EXERCISE: From the listing below, output only the lines starting at the line that has "25: (910, 505)" and ending at the line that has "79: (979, 367)", exactly as they appear, ends included.

INFORMATION PROVIDED:
[Start of Attachment]

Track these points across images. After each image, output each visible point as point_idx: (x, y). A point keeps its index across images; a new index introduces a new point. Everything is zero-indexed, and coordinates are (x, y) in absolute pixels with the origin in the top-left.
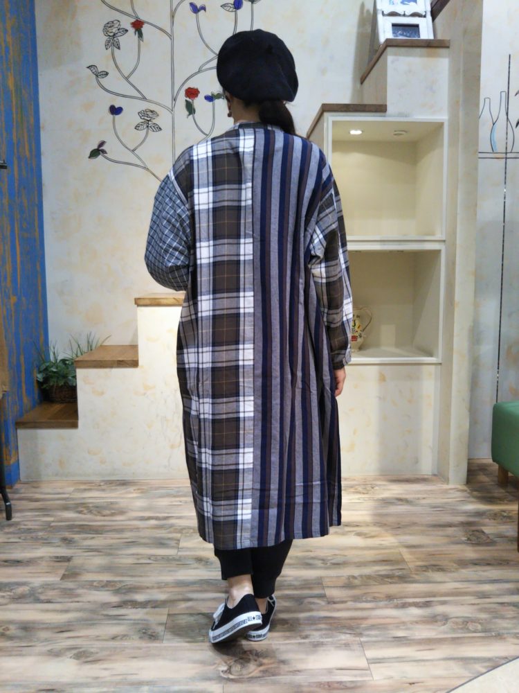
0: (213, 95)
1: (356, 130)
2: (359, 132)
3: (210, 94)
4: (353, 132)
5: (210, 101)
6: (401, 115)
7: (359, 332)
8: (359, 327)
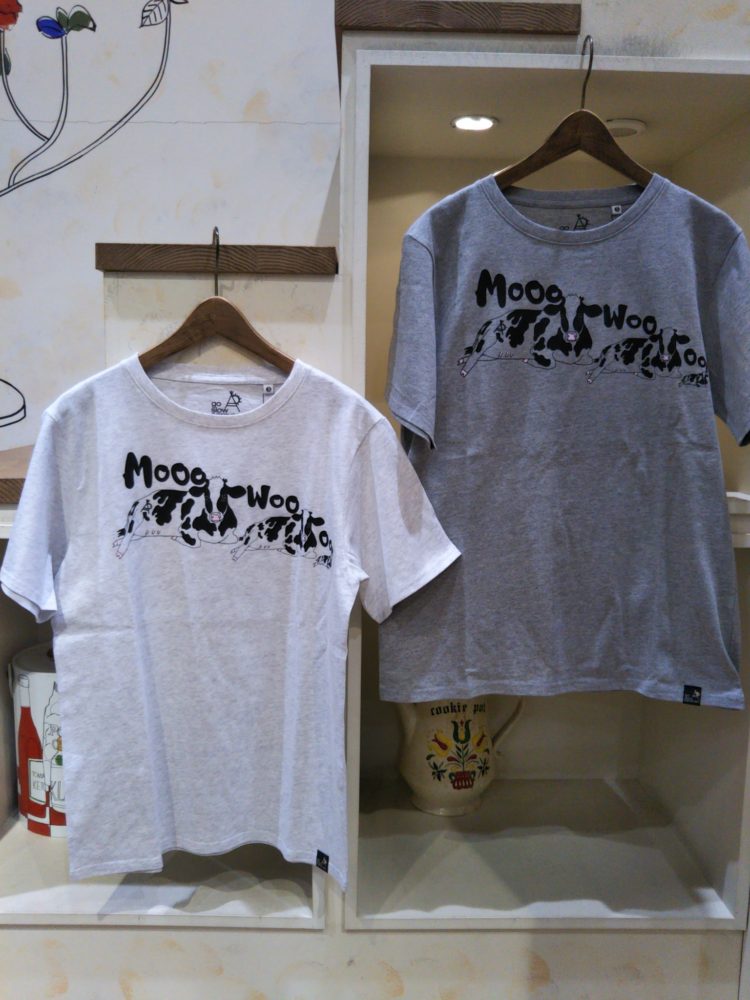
0: (60, 15)
1: (476, 116)
2: (484, 124)
3: (54, 16)
4: (465, 124)
5: (54, 37)
6: (632, 46)
7: (481, 755)
8: (479, 744)
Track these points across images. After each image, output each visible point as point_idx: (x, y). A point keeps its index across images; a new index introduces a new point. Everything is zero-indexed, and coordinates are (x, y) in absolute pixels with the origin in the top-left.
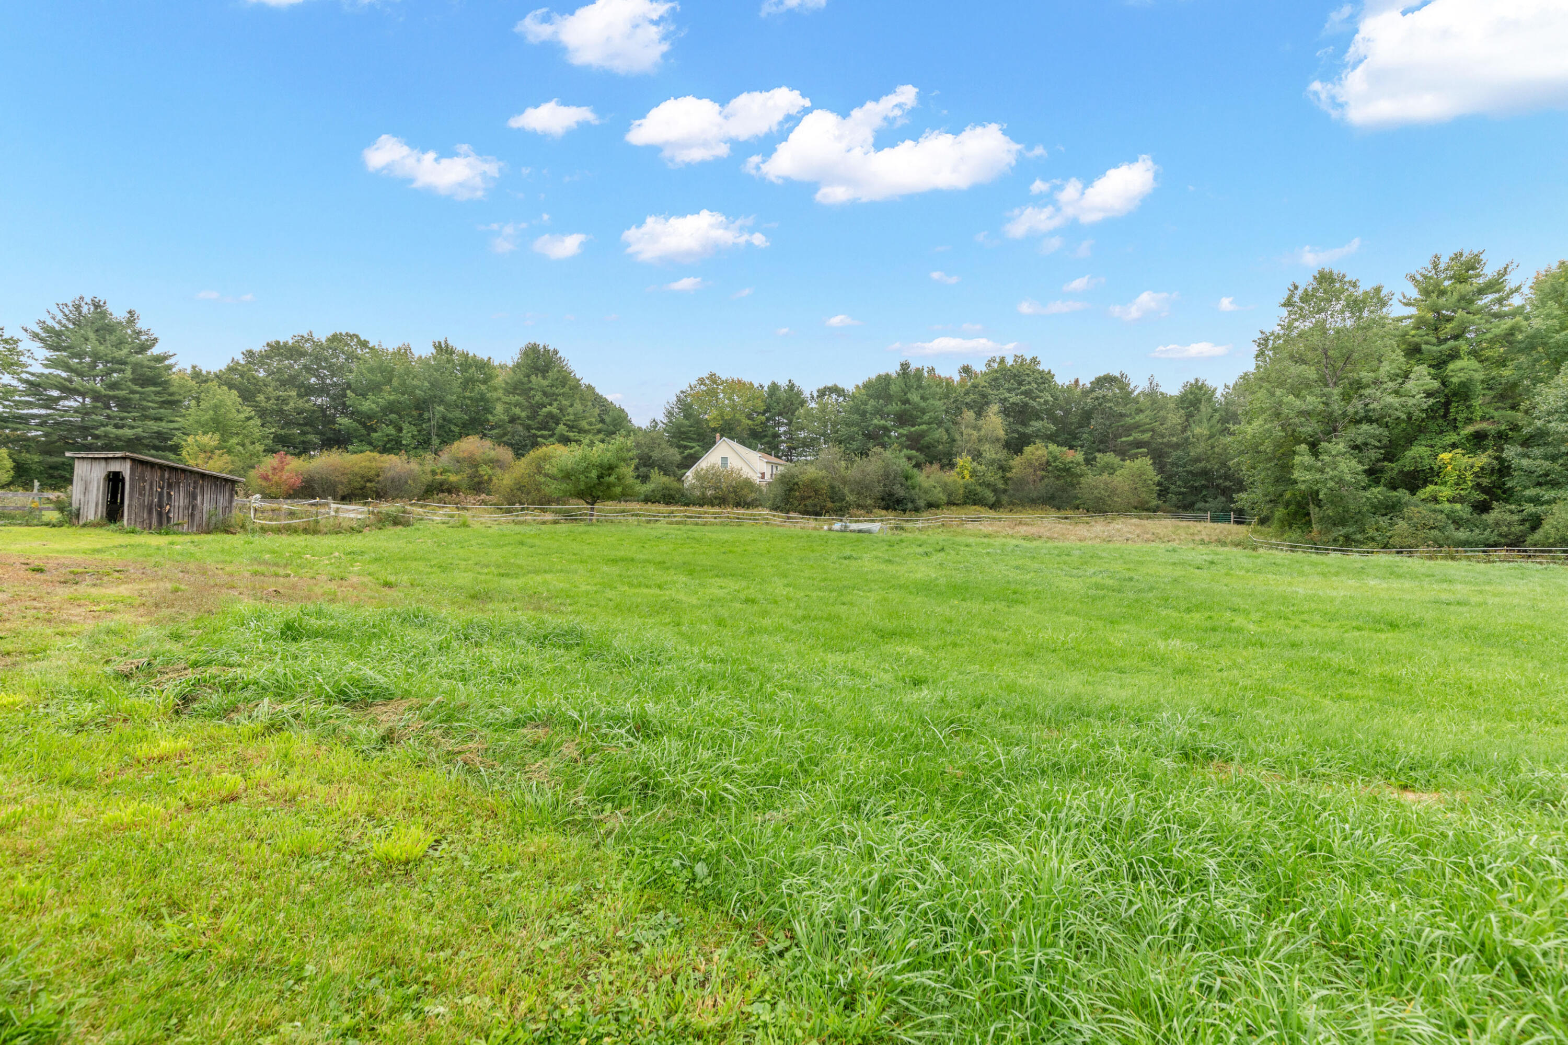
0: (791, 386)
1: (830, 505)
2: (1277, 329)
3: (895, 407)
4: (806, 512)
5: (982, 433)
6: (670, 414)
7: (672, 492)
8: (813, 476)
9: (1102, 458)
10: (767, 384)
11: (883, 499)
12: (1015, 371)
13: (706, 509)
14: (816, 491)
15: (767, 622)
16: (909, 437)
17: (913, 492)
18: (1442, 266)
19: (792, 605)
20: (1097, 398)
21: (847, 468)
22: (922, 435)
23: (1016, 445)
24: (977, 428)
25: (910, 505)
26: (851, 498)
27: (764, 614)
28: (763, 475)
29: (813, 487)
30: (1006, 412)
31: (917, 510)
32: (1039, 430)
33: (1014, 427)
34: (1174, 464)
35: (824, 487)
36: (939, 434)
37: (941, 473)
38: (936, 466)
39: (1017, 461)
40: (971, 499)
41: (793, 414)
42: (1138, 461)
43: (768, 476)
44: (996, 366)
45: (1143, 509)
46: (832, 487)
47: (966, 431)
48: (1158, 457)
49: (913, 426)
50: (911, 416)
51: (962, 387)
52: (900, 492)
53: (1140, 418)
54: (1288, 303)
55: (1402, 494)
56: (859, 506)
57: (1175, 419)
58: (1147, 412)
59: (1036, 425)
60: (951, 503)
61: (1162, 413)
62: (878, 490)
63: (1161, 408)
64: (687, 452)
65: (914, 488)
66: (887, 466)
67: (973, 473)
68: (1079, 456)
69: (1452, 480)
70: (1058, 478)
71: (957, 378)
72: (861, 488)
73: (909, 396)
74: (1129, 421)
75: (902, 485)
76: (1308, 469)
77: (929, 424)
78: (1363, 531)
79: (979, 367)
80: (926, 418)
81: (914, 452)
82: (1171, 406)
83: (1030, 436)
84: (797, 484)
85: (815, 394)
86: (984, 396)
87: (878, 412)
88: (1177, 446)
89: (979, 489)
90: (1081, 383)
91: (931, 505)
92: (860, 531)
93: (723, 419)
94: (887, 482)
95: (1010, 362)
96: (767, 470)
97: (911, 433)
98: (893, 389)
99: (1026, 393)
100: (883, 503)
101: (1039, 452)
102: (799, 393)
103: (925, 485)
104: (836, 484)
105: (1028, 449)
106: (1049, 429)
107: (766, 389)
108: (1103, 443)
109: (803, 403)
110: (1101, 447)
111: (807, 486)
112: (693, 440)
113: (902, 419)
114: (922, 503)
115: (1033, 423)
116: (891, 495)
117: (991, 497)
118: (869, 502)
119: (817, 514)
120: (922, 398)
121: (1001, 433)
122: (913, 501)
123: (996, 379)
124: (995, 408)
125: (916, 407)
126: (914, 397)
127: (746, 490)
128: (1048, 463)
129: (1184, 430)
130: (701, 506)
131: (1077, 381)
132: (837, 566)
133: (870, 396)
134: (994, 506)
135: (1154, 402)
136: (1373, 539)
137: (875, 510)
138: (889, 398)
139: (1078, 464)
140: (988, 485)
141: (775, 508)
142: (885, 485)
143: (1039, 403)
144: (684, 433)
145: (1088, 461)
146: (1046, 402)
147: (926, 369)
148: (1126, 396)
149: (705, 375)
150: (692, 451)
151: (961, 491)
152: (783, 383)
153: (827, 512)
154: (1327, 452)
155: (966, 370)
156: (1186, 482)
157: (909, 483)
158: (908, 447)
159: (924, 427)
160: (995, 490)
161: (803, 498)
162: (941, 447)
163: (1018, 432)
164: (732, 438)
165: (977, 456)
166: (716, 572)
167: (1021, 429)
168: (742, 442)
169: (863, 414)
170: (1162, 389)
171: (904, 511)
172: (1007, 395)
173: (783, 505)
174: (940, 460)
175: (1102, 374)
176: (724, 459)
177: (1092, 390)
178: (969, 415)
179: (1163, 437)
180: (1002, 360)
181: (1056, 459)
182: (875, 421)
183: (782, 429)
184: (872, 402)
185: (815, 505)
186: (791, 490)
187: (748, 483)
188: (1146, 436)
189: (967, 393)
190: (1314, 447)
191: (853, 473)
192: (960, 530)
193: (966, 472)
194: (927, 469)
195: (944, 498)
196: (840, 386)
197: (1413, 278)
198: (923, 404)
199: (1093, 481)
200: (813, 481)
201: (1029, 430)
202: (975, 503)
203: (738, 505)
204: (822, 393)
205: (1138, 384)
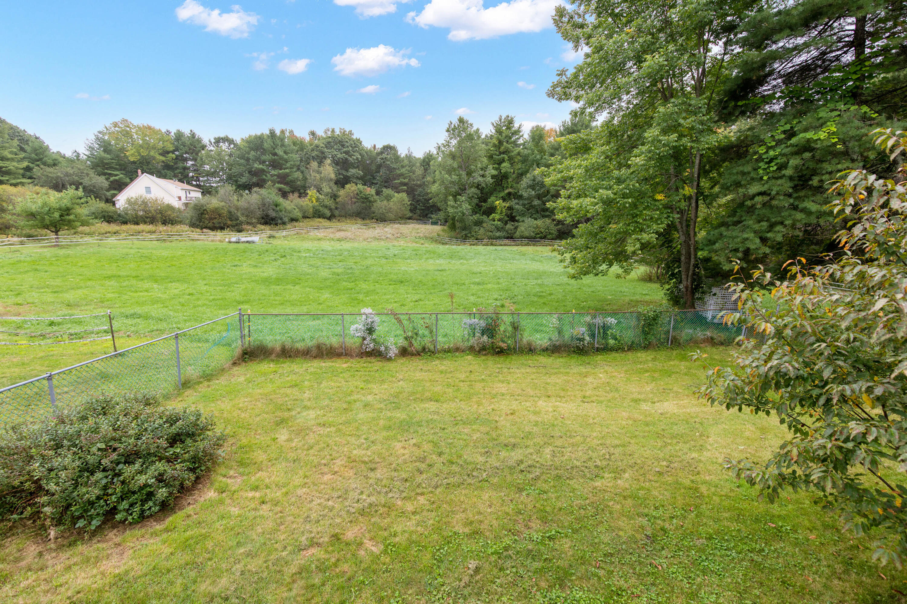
0: (193, 135)
1: (229, 222)
2: (444, 142)
3: (267, 157)
4: (213, 228)
5: (322, 175)
6: (91, 148)
7: (110, 214)
8: (217, 206)
9: (386, 191)
10: (173, 131)
11: (263, 218)
12: (340, 139)
13: (141, 227)
14: (220, 215)
15: (200, 303)
16: (278, 176)
17: (281, 214)
18: (503, 121)
19: (209, 294)
20: (382, 159)
21: (238, 200)
22: (287, 175)
23: (342, 182)
24: (319, 172)
25: (279, 221)
26: (242, 218)
27: (198, 299)
28: (180, 198)
29: (216, 212)
30: (336, 163)
31: (284, 223)
32: (354, 174)
33: (341, 171)
34: (419, 195)
35: (225, 212)
36: (297, 175)
37: (299, 199)
38: (296, 195)
39: (342, 192)
40: (317, 214)
41: (197, 154)
42: (400, 194)
43: (183, 198)
44: (330, 133)
45: (403, 219)
46: (230, 212)
47: (313, 174)
48: (411, 192)
49: (281, 169)
50: (279, 163)
51: (311, 145)
52: (273, 214)
53: (403, 170)
54: (448, 131)
55: (484, 217)
56: (248, 223)
57: (419, 171)
58: (407, 168)
59: (352, 171)
60: (305, 217)
61: (414, 168)
62: (259, 213)
63: (413, 166)
64: (112, 179)
65: (281, 211)
66: (263, 199)
67: (318, 199)
68: (373, 191)
69: (499, 212)
70: (363, 202)
71: (307, 138)
72: (248, 213)
73: (276, 151)
74: (398, 172)
75: (274, 210)
76: (453, 207)
77: (291, 168)
78: (470, 233)
79: (320, 133)
80: (288, 165)
81: (282, 186)
82: (418, 164)
83: (349, 177)
84: (205, 210)
85: (213, 141)
86: (323, 153)
87: (257, 159)
88: (420, 186)
89: (321, 209)
90: (377, 147)
91: (293, 220)
92: (247, 242)
93: (140, 154)
94: (264, 208)
95: (337, 132)
96: (183, 194)
97: (279, 174)
98: (266, 145)
99: (347, 153)
100: (263, 221)
101: (353, 189)
102: (199, 141)
103: (289, 208)
104: (232, 210)
105: (347, 186)
106: (359, 174)
107: (173, 134)
108: (387, 183)
109: (204, 147)
110: (386, 184)
111: (213, 212)
112: (116, 169)
113: (275, 165)
114: (286, 220)
115: (350, 170)
116: (267, 216)
117: (328, 213)
118: (254, 221)
119: (222, 228)
120: (285, 152)
121: (333, 176)
122: (281, 219)
123: (329, 143)
124: (328, 161)
125: (281, 158)
126: (280, 152)
127: (169, 213)
128: (357, 194)
129: (423, 178)
130: (137, 224)
131: (375, 146)
132: (230, 271)
133: (252, 149)
134: (329, 219)
135: (410, 162)
136: (473, 236)
137: (259, 225)
138: (264, 152)
139: (372, 195)
140: (326, 207)
141: (193, 225)
142: (263, 210)
143: (354, 159)
144: (107, 164)
145: (378, 193)
146: (357, 159)
147: (288, 131)
148: (397, 158)
149: (118, 119)
150: (117, 178)
151: (311, 210)
152: (187, 132)
153: (228, 227)
154: (459, 200)
155: (313, 133)
156: (424, 204)
157: (278, 208)
158: (278, 183)
159: (287, 171)
160: (330, 209)
161: (211, 219)
162: (299, 183)
163: (343, 175)
164: (152, 174)
165: (319, 190)
166: (169, 280)
167: (345, 173)
168: (160, 175)
169: (248, 160)
170: (414, 155)
171: (276, 224)
172: (336, 153)
173: (198, 223)
174: (299, 190)
175: (386, 144)
176: (148, 190)
177: (382, 153)
178: (314, 164)
179: (414, 181)
180: (333, 131)
181: (361, 192)
182: (256, 165)
183: (190, 163)
184: (253, 153)
185: (220, 223)
186: (202, 214)
187: (170, 207)
188: (406, 181)
189: (313, 150)
190: (455, 196)
191: (242, 203)
192: (306, 236)
193: (313, 199)
194: (291, 196)
195: (299, 215)
196: (230, 137)
197: (493, 124)
198: (285, 157)
199: (380, 205)
200: (216, 209)
201: (349, 174)
202: (319, 217)
203: (164, 223)
204: (218, 141)
205: (402, 152)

[End of Attachment]

SOLUTION FOR THIS TASK:
25: (910, 505)
26: (851, 498)
27: (764, 614)
28: (763, 475)
29: (813, 487)
30: (1006, 412)
31: (917, 510)
32: (1039, 430)
33: (1014, 427)
34: (1174, 464)
35: (824, 487)
36: (939, 434)
37: (941, 473)
38: (936, 466)
39: (1017, 461)
40: (971, 499)
41: (793, 414)
42: (1138, 461)
43: (768, 476)
44: (996, 366)
45: (1143, 509)
46: (832, 487)
47: (966, 431)
48: (1158, 457)
49: (913, 426)
50: (911, 416)
51: (962, 387)
52: (900, 492)
53: (1140, 418)
54: (1288, 303)
55: (1402, 494)
56: (859, 506)
57: (1175, 419)
58: (1147, 412)
59: (1036, 425)
60: (951, 503)
61: (1162, 413)
62: (878, 490)
63: (1161, 408)
64: (687, 452)
65: (914, 488)
66: (887, 466)
67: (973, 473)
68: (1079, 456)
69: (1452, 480)
70: (1058, 478)
71: (957, 378)
72: (861, 488)
73: (909, 396)
74: (1129, 421)
75: (902, 485)
76: (1308, 469)
77: (929, 424)
78: (1363, 531)
79: (979, 367)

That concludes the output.